Question

A car company is considering a new engine filter for its new hybrid automobile line. But it does not want to switch to the new brand unless there is evidence that the new filter can improve fuel economy for the vehicle (miles per gallon). The experimental design is set up so that each of the 10 cars drive the same course twice - once with the old filtration system and once with the new version. The data collected is shown below:

Car #	Current Filter	New Filter
1	7.6	7.3
2	5.1	7.2
3	10.4	6.8
4	6.9	10.6
5	5.6	8.8
6	7.9	8.7
7	5.4	5.7
8	5.7	8.7
9	5.5	8.9
10	5.3	7.1

Conduct a hypothesis testing to determine whether the new filtration system is superior.

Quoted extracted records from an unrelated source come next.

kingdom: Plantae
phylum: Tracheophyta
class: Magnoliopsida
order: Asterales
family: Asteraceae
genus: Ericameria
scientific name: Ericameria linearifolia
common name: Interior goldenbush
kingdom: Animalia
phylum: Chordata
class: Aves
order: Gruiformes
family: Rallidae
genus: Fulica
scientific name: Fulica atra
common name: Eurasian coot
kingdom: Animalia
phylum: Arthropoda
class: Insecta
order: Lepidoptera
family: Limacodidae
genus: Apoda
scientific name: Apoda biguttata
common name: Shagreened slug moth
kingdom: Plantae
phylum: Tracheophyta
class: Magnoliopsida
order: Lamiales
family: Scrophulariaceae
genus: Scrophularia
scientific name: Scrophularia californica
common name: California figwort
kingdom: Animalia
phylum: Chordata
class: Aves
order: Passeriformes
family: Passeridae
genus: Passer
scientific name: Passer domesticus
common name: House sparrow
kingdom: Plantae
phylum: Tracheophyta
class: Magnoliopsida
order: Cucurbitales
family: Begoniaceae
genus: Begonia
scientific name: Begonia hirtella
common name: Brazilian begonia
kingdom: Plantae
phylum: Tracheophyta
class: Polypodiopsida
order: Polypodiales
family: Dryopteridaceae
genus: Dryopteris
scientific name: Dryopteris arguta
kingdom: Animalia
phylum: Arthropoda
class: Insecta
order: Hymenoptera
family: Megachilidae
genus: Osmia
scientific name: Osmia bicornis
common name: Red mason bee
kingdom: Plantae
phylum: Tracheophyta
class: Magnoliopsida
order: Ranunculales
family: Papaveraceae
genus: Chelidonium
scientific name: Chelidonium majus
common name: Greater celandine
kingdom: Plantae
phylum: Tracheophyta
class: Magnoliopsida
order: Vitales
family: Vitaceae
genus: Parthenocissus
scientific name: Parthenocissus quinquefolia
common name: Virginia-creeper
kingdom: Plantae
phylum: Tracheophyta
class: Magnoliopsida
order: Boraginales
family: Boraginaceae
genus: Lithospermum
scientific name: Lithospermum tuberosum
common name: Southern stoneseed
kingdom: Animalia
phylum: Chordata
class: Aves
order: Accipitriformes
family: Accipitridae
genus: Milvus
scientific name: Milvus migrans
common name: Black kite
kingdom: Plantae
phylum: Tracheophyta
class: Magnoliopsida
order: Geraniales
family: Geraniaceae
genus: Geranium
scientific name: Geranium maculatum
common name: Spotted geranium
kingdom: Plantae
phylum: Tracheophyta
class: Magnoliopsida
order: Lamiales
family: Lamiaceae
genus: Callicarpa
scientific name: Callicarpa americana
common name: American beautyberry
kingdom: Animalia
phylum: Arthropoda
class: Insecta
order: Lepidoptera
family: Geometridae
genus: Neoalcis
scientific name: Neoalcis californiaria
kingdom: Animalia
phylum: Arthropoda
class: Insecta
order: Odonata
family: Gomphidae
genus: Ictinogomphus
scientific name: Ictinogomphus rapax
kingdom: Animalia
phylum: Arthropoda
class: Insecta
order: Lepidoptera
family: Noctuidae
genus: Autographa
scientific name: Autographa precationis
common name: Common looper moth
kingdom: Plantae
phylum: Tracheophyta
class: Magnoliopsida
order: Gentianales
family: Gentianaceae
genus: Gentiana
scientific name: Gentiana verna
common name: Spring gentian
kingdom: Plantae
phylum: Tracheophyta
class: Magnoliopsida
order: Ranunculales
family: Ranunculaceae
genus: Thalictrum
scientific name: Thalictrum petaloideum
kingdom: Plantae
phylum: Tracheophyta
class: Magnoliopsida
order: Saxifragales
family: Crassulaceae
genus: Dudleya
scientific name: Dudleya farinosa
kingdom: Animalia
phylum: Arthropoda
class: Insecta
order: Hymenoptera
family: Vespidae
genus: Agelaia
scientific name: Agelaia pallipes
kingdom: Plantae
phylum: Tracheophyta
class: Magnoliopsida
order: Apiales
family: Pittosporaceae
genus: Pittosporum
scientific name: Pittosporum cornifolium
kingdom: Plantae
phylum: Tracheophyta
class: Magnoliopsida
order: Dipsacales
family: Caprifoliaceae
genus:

Provide the p-value from your analysis.

Answer 1

Current Filter	New Filter	Difference
7.6	7.3	0.3
5.1	7.2	-2.1
10.4	6.8	3.6
6.9	10.6	-3.7
5.6	8.8	-3.2
7.9	8.7	-0.8
5.4	5.7	-0.3
5.7	8.7	-3
5.5	8.9	-3.4
5.3	7.1	-1.8

Sample mean of the difference using excel function AVERAGE(), x̅d = -1.4400

Sample standard deviation of the difference using excel function STDEV.S() sd = 2.2406

Sample size, n = 10

Null and Alternative hypothesis:  

Ho : µd =    0

H1 : µd <    0

Test statistic:  

t = (x̅d)/(sd/√n) = (-1.44)/(2.2406/√10) =    -2.0323

df = n-1 =    9

p-value :  

Left tailed p-value = T.DIST(-2.0323, 9, 1) =    0.0363

Decision:  

p-value < 0.05, Reject the null hypothesis  

Conclusion:  

There is enough evidence to conclude that  the new filtration system is superior at 0.05 significance level.